Joan Olson was never someone who drifted. From early on, she learned that life had to be gripped tightly—with both hands, with resolve, sometimes too tightly. The middle child of three, raised in a conservative religious household by a devout mother, she grew up sandwiched between expectations she never quite asked for and a longing she couldn’t name until years later.
Now 31, Joan is nearing the end of her law studies—an exhausting, all-consuming chapter that has left her frayed around the edges. On paper, everything looks good: the degree is within reach, the part-time job at the local deli helps pay the bills, and at home waits Marissa, her girlfriend of nearly two years. Their apartment, tucked in one of the city’s nicer districts, is still under renovation—a work in progress, much like their relationship.
Joan would call herself happy, if it weren’t for the lingering doubt. Lately, everything feels brittle. What if the degree falls through at the last moment? What if she’s built her future on a fault line? Marissa, once vibrant and full of fire, has grown quiet, closed off. She leaves in the morning but doesn’t show up for work. She stares blankly when they sit together on the rooftop. Sometimes she disappears. Sometimes Joan follows. And still, there are no answers.
There is fear in Joan—more than she lets on. Not of death, exactly, though the thought of it stirs something cold in her chest. It’s the thought of being left behind that haunts her: abandoned, replaced, forgotten. It’s happened before. Friends. Lovers. Even Richie.
Richie Buffex was her closest friend in university, the first person she ever came out to.

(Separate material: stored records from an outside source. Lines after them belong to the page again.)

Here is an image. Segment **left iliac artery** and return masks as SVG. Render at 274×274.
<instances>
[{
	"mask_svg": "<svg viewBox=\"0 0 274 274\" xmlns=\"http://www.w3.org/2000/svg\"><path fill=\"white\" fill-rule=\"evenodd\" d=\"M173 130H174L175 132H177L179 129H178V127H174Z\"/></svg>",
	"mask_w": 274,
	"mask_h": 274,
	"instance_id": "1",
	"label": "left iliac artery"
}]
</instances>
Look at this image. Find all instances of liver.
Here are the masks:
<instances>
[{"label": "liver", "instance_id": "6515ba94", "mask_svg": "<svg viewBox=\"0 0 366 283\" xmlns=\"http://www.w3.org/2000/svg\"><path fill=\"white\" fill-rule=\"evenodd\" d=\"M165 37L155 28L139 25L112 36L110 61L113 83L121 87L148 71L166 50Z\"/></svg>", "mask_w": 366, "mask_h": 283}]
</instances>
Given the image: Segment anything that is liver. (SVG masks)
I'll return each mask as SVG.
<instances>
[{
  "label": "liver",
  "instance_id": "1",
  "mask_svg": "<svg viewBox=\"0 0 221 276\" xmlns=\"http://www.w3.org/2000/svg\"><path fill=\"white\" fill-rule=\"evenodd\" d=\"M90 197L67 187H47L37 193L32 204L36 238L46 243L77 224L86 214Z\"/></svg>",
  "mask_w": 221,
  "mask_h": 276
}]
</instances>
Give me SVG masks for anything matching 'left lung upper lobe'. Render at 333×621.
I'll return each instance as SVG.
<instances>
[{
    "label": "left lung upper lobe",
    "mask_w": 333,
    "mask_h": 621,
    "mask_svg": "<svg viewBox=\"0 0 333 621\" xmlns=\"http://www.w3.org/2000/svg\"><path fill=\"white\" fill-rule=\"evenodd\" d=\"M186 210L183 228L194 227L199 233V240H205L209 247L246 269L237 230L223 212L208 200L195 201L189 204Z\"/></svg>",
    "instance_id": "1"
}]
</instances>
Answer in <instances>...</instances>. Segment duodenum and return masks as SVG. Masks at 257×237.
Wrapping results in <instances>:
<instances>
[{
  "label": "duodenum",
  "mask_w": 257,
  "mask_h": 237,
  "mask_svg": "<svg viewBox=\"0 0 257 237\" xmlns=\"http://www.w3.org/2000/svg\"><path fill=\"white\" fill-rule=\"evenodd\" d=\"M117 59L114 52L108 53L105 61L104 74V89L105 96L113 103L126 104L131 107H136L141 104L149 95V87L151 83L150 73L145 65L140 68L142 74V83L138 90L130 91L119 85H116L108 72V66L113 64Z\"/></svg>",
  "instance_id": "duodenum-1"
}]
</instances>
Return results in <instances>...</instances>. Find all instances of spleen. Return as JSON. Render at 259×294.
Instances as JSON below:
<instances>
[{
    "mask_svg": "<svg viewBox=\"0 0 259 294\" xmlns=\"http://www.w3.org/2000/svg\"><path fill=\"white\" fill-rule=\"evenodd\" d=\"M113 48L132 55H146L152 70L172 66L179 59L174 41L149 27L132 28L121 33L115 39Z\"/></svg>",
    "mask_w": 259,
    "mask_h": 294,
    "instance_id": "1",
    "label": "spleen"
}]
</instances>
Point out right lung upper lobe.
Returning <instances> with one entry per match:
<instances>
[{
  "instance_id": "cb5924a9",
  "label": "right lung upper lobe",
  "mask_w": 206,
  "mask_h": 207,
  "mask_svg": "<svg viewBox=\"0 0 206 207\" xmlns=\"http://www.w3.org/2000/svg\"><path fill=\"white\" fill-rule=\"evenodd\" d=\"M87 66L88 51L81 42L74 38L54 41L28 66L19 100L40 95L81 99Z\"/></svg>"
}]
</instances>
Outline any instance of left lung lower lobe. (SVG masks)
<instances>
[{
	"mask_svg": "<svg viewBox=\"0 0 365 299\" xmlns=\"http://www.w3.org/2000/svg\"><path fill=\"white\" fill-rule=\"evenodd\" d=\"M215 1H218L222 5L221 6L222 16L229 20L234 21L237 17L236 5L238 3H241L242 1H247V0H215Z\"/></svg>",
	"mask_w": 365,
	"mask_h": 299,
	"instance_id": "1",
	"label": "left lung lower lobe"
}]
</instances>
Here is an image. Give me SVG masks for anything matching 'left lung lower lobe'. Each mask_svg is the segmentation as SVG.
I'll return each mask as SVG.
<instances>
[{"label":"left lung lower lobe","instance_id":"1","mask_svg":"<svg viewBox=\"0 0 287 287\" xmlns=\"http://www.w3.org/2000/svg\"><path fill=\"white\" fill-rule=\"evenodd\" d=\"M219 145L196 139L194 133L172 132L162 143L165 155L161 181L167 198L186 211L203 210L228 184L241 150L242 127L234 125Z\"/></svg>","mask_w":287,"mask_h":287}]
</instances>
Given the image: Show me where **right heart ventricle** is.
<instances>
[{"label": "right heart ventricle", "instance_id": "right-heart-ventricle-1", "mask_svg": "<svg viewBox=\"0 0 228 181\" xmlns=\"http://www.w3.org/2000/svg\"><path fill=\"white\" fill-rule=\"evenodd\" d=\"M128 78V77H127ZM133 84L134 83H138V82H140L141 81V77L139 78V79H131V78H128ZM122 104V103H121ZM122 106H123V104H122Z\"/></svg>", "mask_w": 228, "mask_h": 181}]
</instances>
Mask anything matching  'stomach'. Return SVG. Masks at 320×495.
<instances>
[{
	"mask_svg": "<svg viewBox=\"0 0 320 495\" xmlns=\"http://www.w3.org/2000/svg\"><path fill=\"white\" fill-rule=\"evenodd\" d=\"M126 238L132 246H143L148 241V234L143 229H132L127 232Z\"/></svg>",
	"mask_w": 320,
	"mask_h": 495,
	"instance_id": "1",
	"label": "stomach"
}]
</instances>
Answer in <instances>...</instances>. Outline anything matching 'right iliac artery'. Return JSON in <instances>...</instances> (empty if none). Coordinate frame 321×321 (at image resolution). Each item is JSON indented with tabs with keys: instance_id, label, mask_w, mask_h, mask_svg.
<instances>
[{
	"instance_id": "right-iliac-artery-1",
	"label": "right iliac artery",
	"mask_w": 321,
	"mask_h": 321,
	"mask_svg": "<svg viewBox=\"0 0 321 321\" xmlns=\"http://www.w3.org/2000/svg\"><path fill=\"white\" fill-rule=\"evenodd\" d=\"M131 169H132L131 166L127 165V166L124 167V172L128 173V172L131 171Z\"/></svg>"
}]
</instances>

They shared childhood scars from the same rough neighborhood, laughed through late-night study sessions, and spoke in a language only they understood. When Richie died of AIDS four years ago—without ever telling her he was sick—it cracked something in Joan that never quite healed. His silence still stings.
Joan’s trust doesn’t come easy anymore. She wants to believe in people, but the cost of being wrong feels too high. Still, she tries. She plans weekly date nights with Marissa, still brings her little gifts, still clings to routines like morning coffee on the roof, pretending things are as they were. But the gestures fall flat. Sometimes she finds the gifts discarded in the trash. Conversations go in circles. Friends offer excuses, distance themselves. Marissa’s friends don’t call anymore. The smell in Marissa’s room grows worse. Joan cleans obsessively, scrubbing away not just the mess but the fear.
There is something buried deep in Joan—a hunger to be seen, to be respected, to matter. Not necessarily to be liked, but to be taken seriously. She wants order, predictability, something to hold onto. And yet, she lives with someone who thrives in chaos, someone who used to make her feel alive but now only leaves her confused and afraid.
Joan is not looking for salvation. She doesn’t believe in devils, and her version of God—if He’s out there—is kind, or at least distant enough not to hurt her. She believes in responsibility, in effort, in showing up even when it’s hard. She just doesn’t know how much longer she can keep doing it alone.